Collected data:
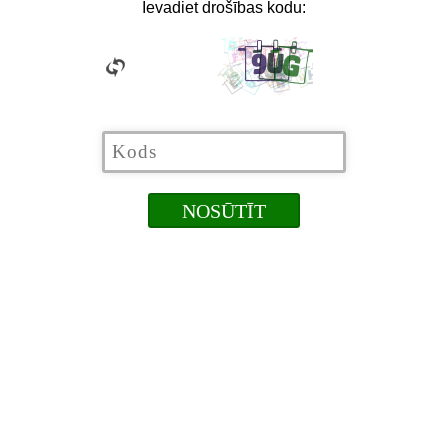
Ievadiet drošības kodu:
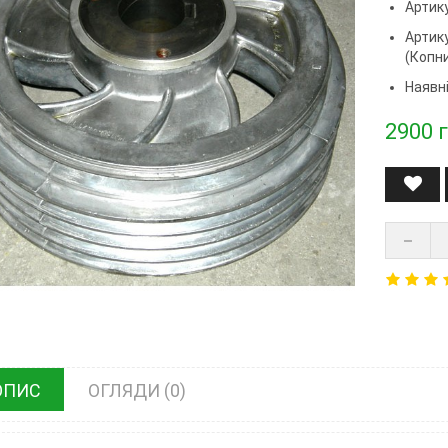
Артику
Артик
(копн
Наявні
2900
г
ОПИС
ОГЛЯДИ (0)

### ACTION ITEM
Leave nothing out but the pictures when transcribing the records.

### ANSWER FOR THIS EXERCISE
Ievadiet drošības kodu:
Артику
Артик
(копн
Наявні
2900
г
ОПИС
ОГЛЯДИ (0)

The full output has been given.